* **Input for this task**:

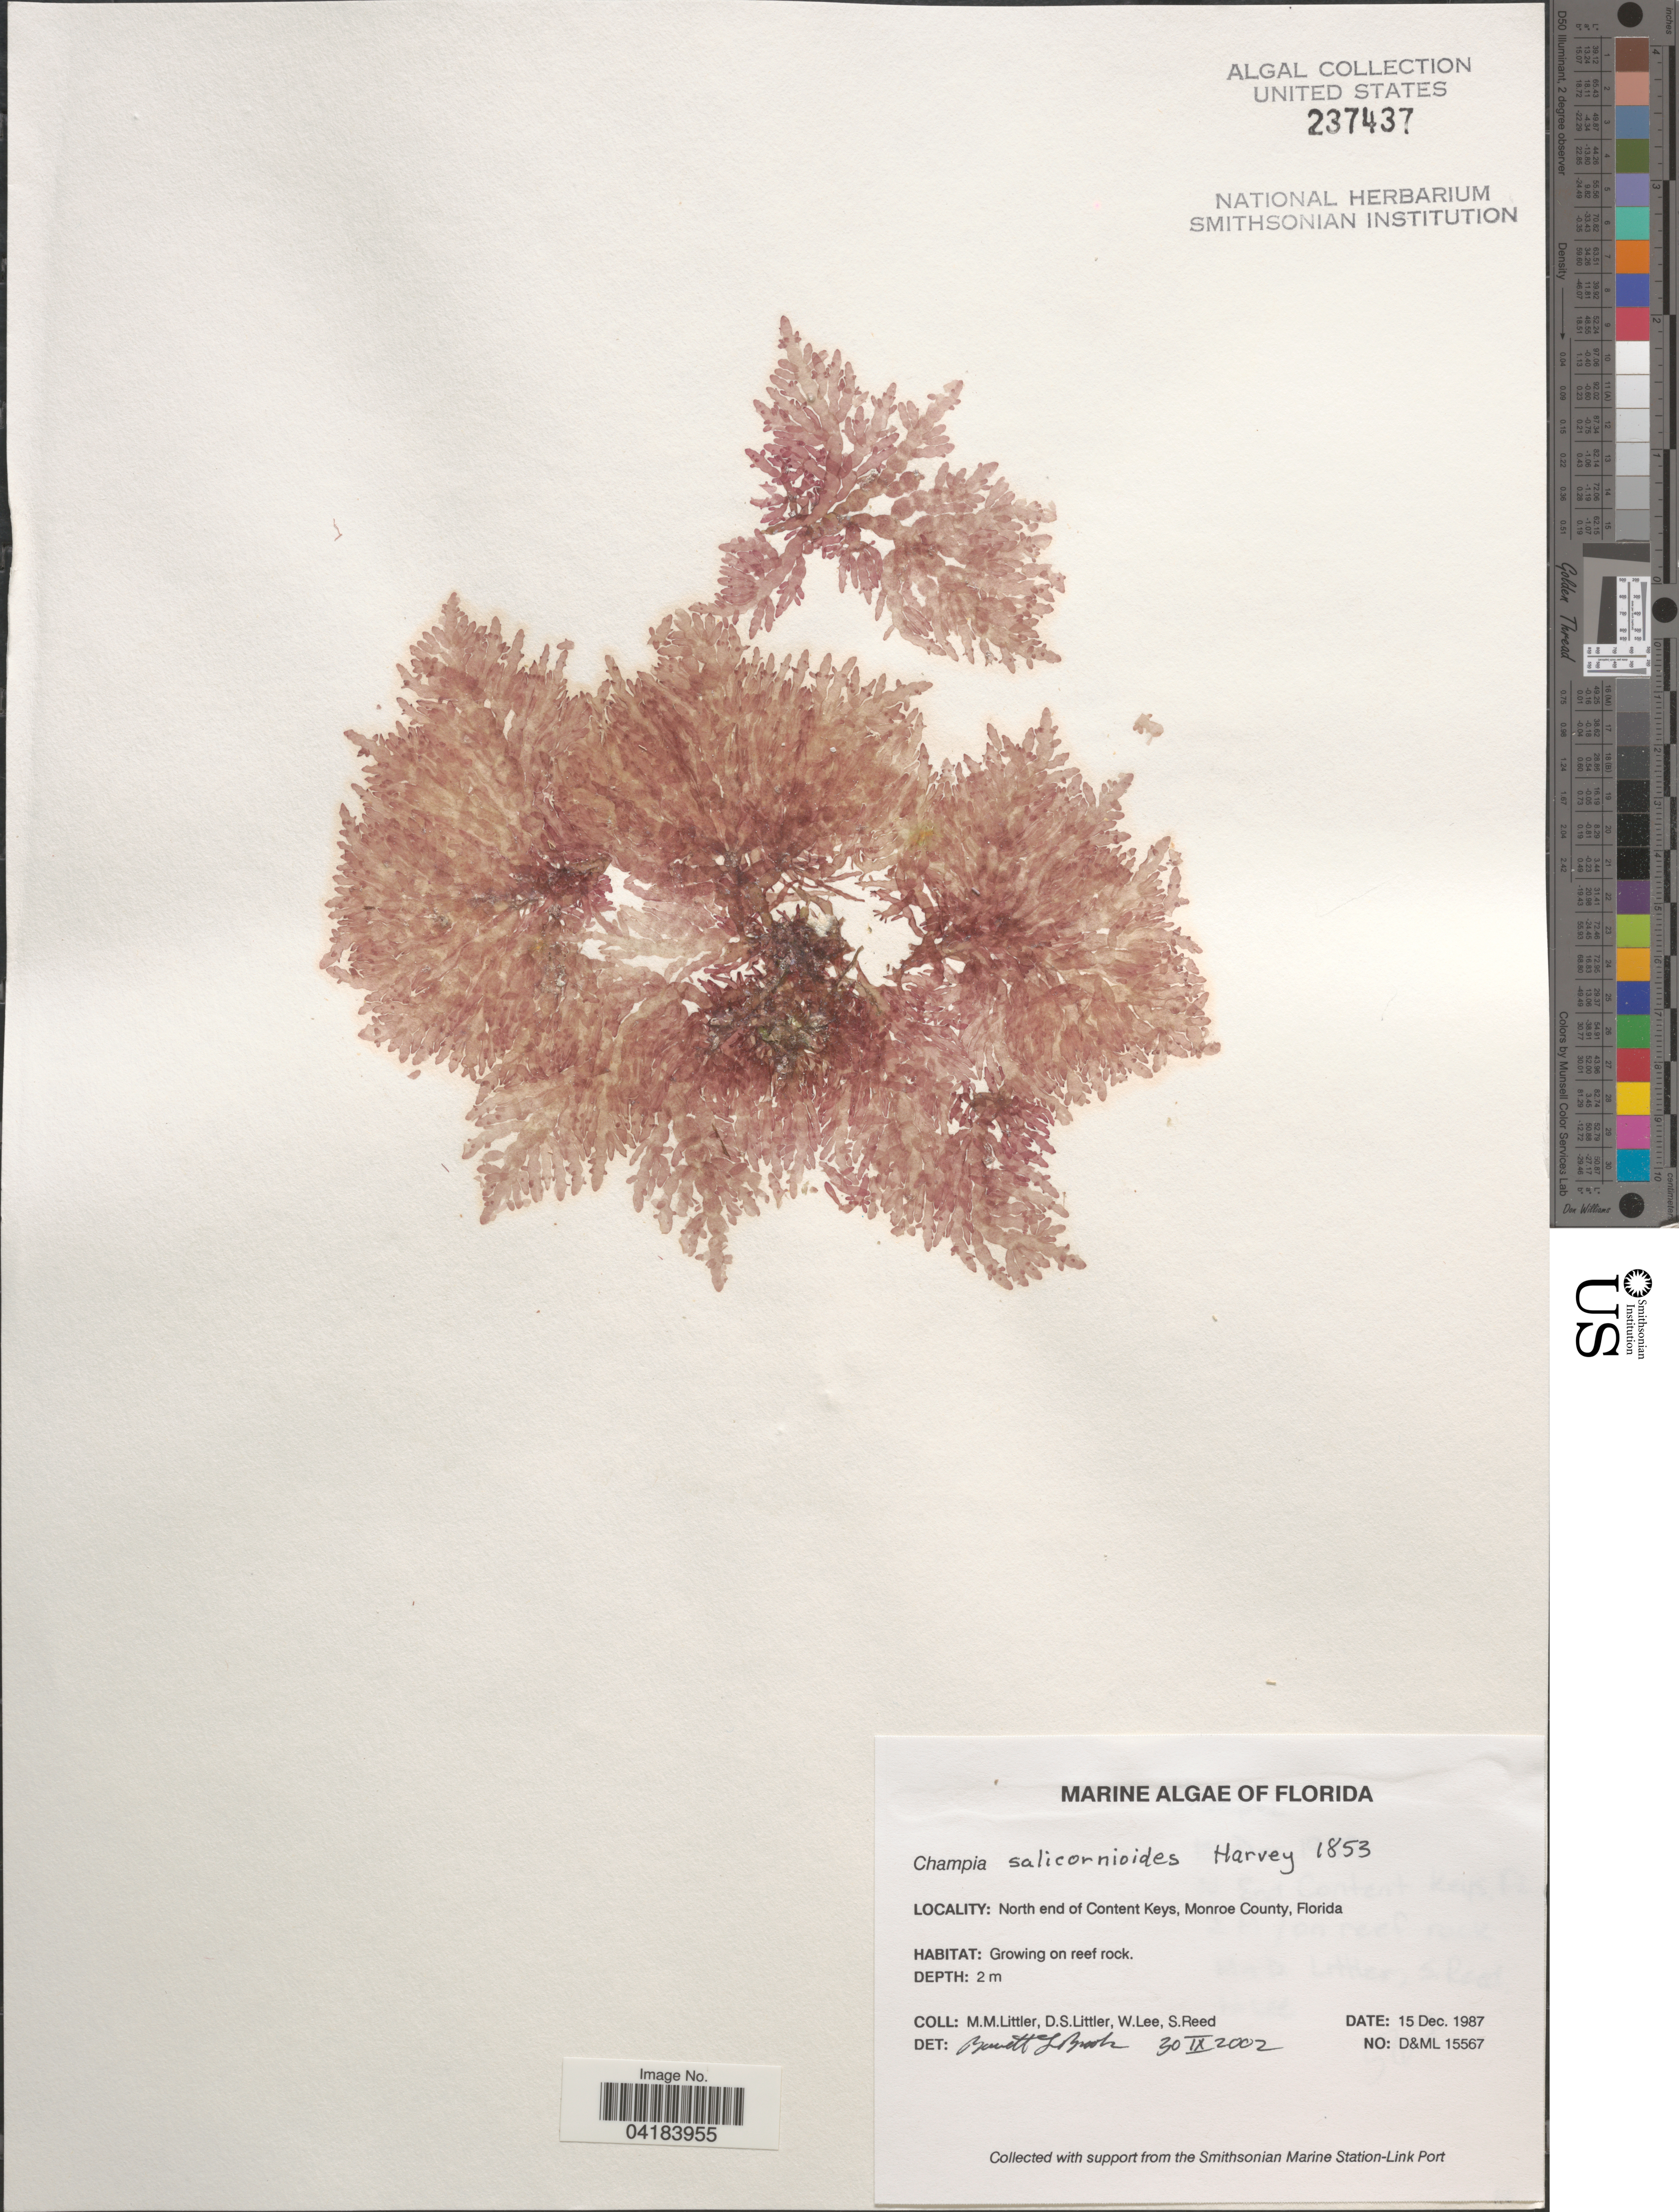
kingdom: Plantae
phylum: Rhodophyta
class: Florideophyceae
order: Rhodymeniales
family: Champiaceae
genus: Champia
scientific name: Champia salicornioides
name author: Harv.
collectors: D. S. Littler, W. Lee & S. Reed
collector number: D&ML15567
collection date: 1987-12-15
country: United States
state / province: Florida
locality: North end of Content Keys, Monroe County.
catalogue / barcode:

* **Problem description**: Quote the records word for word, from the line containing "scientific name: Champia salicornioides" down through the last line, including both of those lines.

* **Output below**:
scientific name: Champia salicornioides
name author: Harv.
collectors: D. S. Littler, W. Lee & S. Reed
collector number: D&ML15567
collection date: 1987-12-15
country: United States
state / province: Florida
locality: North end of Content Keys, Monroe County.
catalogue / barcode:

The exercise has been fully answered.